As I said before, I have just finished my seventh Master’s class which happened to be my last literature requirement. It was American Modernism and luckily for me, I had a wonderful instructor. I got to write about Hemingway and it was fun. It was definitely a challenge putting together weekly papers and discussion questions, but now that it is over I’m sort of bored! I thought for sure Sophia would arrive by now and I’d have my hands full. I’m kind of wishing there was a bit more class to keep me busy over the next week or so. Oh well….

If nothing else, I’d love to see my grades! I turned in my final paper (13 pages) and my short essay (2 pages) on Thanksgiving and I am very impatient to see how they turned out. I’ve also signed up for my next class that will start in January. I’m on the fence if I am going to take it or not. I almost did not take this most recent class (being so far into my pregnancy I was worried I couldn’t keep up) but I am so glad I did. It kept me busy and focused and put me one step closer to my goal of a degree. My mom will be arriving in January for two weeks and my Nana for three weeks so I think that I could do well to take the next class (Setting and Place writing workshop) while they are here. It is only 11 weeks long and it sounds like fun. I really don’t want to get behind again, I took a “term” off last fall because I was busy with work and now I won’t be finished until early 2015. I’ve only been taking one class at a time due to cost and time restrictions so it is taking me a bit longer than expected.

The one thing I am proud of is my GPA it’s 3.99 currently and I feel that it really reflects the time and energy I have put into my graduate work. I didn’t know I would ever be going back to school, but in the end, I am so glad I did. After my settings class and the next class (contemporary publishing) I will move on to my capstone classes….non fiction fundamentals, thesis 1 and thesis 2). It’s not necessarily a true thesis project, more like a manuscript. That’s the goal, finish with a degree and a manuscript that could be used for publication.

Maybe, I’ll be famous or maybe I’ll keep going to school forever…I don’t know. All I do know is that I will be proud to tell my daughter that I stuck with writing and that even when its tough I still enjoy the outcome.

Writing is Joy


I love to write. Whether it’s poetry or memoir or even casual blogs…I love it. I always have. I think it’s the one thing that I can see myself doing as a career and the one thing I can say I truly don’t feel is a chore. Now, writing for school can seem like  a chore and writing things that I find boring can seem like a chore, but deep down I love it. I am really proud of myself for the progress I have made in school (my creative writing program for my Master’s degree) and the progress I have made on my own personal blog. I seem to start my blog and write in it 2 or 3 times and then forget about it for months. In the beginning of 2012, I would write for a few weeks and then stop. In August 2012, I wrote several blogs and I did again t in November 2012 then again in January/February of this year. It’s like I would take several months off from my blog and I don’t want to do that anymore. I love writing and I love sharing my views even if no one reads them. My progress has been great this time. Since the end of June I have written a blog almost every single week, sometimes more!

The sad thing is I forgot how much relaxation and serenity writing brings me. As I suffer from anxiety, pregnancy hormones, raging emotions I know that I can easily turn these stressors into writing and it brings me joy. I guess sometimes we forget. I don’t want to forget anymore.

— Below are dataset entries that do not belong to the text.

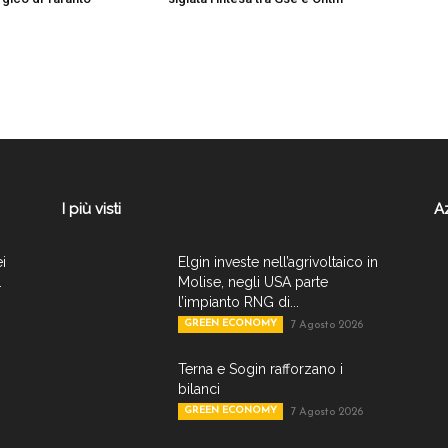
I più visti
A
ei
Elgin investe nell’agrivoltaico in
.
Molise, negli USA parte
l’impianto RNG di...
GREEN ECONOMY
7 Agosto 2026
Terna e Sogin rafforzano i
bilanci
GREEN ECONOMY
7 Agosto 2026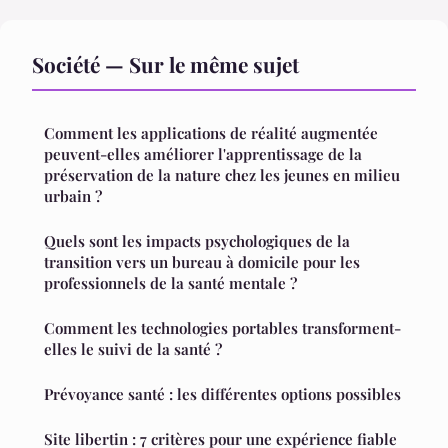
Société — Sur le même sujet
Comment les applications de réalité augmentée
peuvent-elles améliorer l'apprentissage de la
préservation de la nature chez les jeunes en milieu
urbain ?
Quels sont les impacts psychologiques de la
transition vers un bureau à domicile pour les
professionnels de la santé mentale ?
Comment les technologies portables transforment-
elles le suivi de la santé ?
Prévoyance santé : les différentes options possibles
Site libertin : 7 critères pour une expérience fiable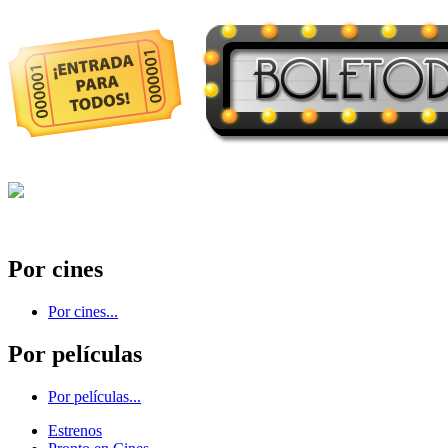
Por cines
Por cines...
Por películas
Por películas...
Estrenos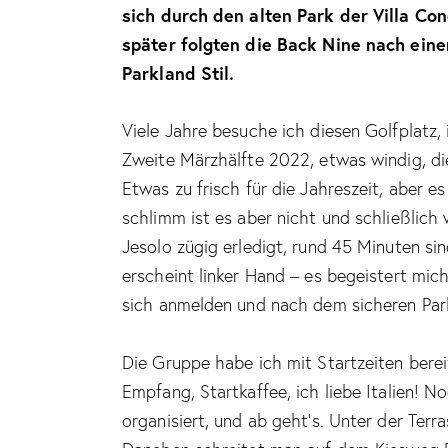
sich durch den alten Park der Villa Co
später folgten die Back Nine nach ein
Parkland Stil.
Viele Jahre besuche ich diesen Golfplatz,
Zweite Märzhälfte 2022, etwas windig, d
Etwas zu frisch für die Jahreszeit, aber es
schlimm ist es aber nicht und schließlich
Jesolo zügig erledigt, rund 45 Minuten si
erscheint linker Hand – es begeistert mich
sich anmelden und nach dem sicheren Park
Die Gruppe habe ich mit Startzeiten bereit
Empfang, Startkaffee, ich liebe Italien! 
organisiert, und ab geht’s. Unter der Terr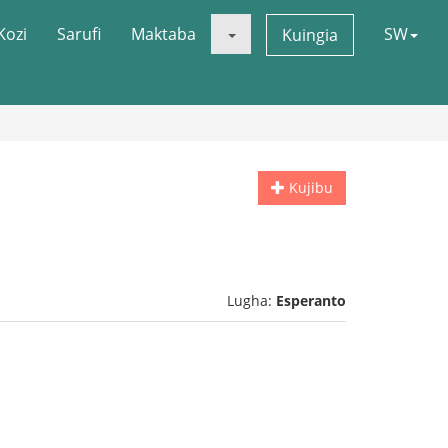
Kozi
Sarufi
Maktaba
SW
Kuingia
Kujibu
Lugha:
Esperanto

I have 94 days left in my pregnancy and then a whole new amazing, awe inspiring, life changing chapter of our lives will begin. I need to embrace it and write about it. I want to say thank you (again) to all my readers and family and friends who stick by me, pray for me, send good, happy vibes my way. You all are the best. You help remind me who I am when the world around me seems dim. <3.  

Look out for more writing, more chapters to my memoir, To the Ends of the Earth and more updates about baby bug. I may just share another short post later today <3. (I know, I know three blog posts in one day! It’s a miracle.)